* **EXERCISE DETAILS**
Each entry below is to be written out exactly, and the pictures are to be left out.

* **EXERCISE DATA**

_ _ _

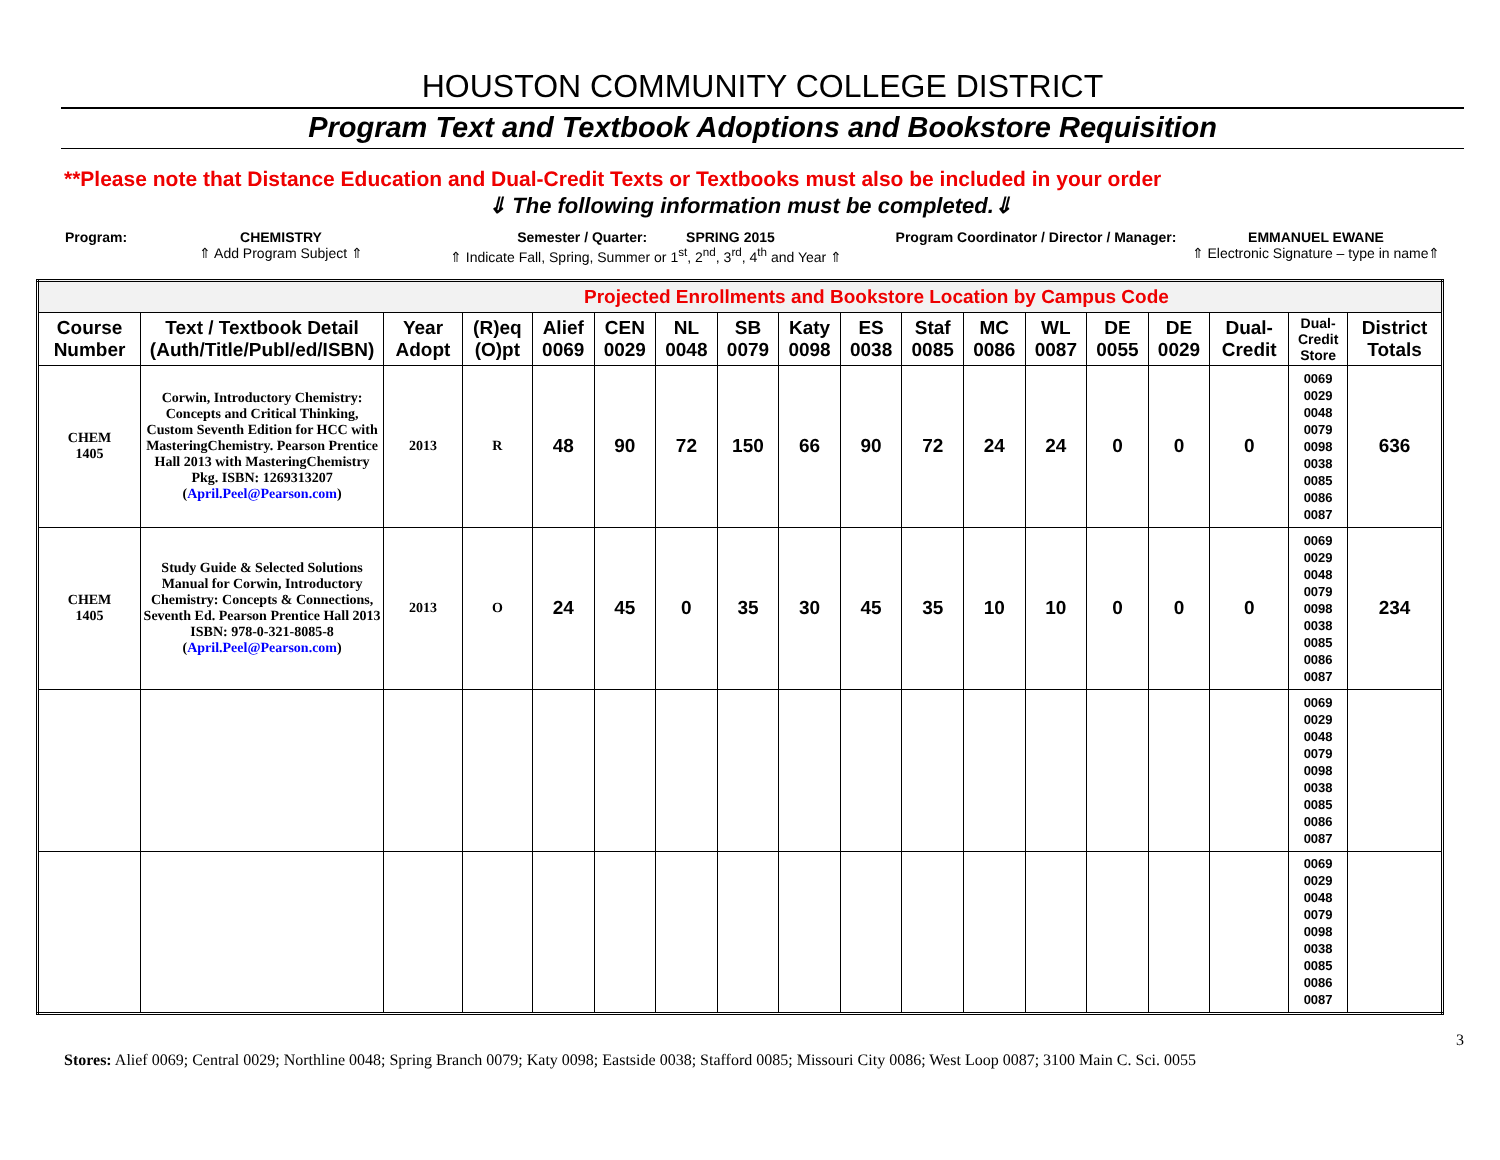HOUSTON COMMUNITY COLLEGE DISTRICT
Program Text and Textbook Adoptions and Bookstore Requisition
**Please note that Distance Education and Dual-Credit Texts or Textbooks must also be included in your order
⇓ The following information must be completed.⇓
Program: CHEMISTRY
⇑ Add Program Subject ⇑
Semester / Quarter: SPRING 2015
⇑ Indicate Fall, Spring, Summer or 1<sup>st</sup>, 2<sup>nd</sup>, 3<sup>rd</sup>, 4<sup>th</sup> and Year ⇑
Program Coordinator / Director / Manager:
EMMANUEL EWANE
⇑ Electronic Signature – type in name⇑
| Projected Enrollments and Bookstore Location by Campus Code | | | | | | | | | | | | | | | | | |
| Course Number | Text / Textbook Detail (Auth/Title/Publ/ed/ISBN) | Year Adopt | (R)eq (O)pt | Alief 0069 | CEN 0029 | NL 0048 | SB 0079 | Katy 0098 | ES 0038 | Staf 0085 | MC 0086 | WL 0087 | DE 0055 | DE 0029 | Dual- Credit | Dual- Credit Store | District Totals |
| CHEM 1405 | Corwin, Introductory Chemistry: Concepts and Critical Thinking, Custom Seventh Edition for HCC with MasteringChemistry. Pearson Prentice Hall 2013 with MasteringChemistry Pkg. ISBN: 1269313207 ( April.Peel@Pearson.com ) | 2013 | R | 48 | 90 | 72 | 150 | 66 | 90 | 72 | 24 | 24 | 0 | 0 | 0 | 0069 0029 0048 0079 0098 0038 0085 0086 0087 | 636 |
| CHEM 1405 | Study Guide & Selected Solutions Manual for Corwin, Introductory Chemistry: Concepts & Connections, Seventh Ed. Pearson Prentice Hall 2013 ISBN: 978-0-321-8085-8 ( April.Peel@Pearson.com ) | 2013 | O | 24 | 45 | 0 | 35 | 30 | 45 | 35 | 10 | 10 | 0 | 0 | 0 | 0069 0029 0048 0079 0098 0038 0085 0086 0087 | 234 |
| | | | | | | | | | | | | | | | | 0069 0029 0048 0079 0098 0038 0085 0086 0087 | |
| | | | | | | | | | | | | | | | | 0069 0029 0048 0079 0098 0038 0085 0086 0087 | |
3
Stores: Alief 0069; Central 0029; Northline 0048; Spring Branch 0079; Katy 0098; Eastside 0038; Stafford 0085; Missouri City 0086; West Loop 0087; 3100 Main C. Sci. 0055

_ _ _

* **COMPLETED EXERCISE**
HOUSTON COMMUNITY COLLEGE DISTRICT
Program Text and Textbook Adoptions and Bookstore Requisition
**Please note that Distance Education and Dual-Credit Texts or Textbooks must also be included in your order
⇓ The following information must be completed.⇓
Program: CHEMISTRY
⇑ Add Program Subject ⇑
Semester / Quarter: SPRING 2015
⇑ Indicate Fall, Spring, Summer or 1<sup>st</sup>, 2<sup>nd</sup>, 3<sup>rd</sup>, 4<sup>th</sup> and Year ⇑
Program Coordinator / Director / Manager:
EMMANUEL EWANE
⇑ Electronic Signature – type in name⇑
| Projected Enrollments and Bookstore Location by Campus Code | | | | | | | | | | | | | | | | | |
| Course Number | Text / Textbook Detail (Auth/Title/Publ/ed/ISBN) | Year Adopt | (R)eq (O)pt | Alief 0069 | CEN 0029 | NL 0048 | SB 0079 | Katy 0098 | ES 0038 | Staf 0085 | MC 0086 | WL 0087 | DE 0055 | DE 0029 | Dual- Credit | Dual- Credit Store | District Totals |
| CHEM 1405 | Corwin, Introductory Chemistry: Concepts and Critical Thinking, Custom Seventh Edition for HCC with MasteringChemistry. Pearson Prentice Hall 2013 with MasteringChemistry Pkg. ISBN: 1269313207 ( April.Peel@Pearson.com ) | 2013 | R | 48 | 90 | 72 | 150 | 66 | 90 | 72 | 24 | 24 | 0 | 0 | 0 | 0069 0029 0048 0079 0098 0038 0085 0086 0087 | 636 |
| CHEM 1405 | Study Guide & Selected Solutions Manual for Corwin, Introductory Chemistry: Concepts & Connections, Seventh Ed. Pearson Prentice Hall 2013 ISBN: 978-0-321-8085-8 ( April.Peel@Pearson.com ) | 2013 | O | 24 | 45 | 0 | 35 | 30 | 45 | 35 | 10 | 10 | 0 | 0 | 0 | 0069 0029 0048 0079 0098 0038 0085 0086 0087 | 234 |
| | | | | | | | | | | | | | | | | 0069 0029 0048 0079 0098 0038 0085 0086 0087 | |
| | | | | | | | | | | | | | | | | 0069 0029 0048 0079 0098 0038 0085 0086 0087 | |
3
Stores: Alief 0069; Central 0029; Northline 0048; Spring Branch 0079; Katy 0098; Eastside 0038; Stafford 0085; Missouri City 0086; West Loop 0087; 3100 Main C. Sci. 0055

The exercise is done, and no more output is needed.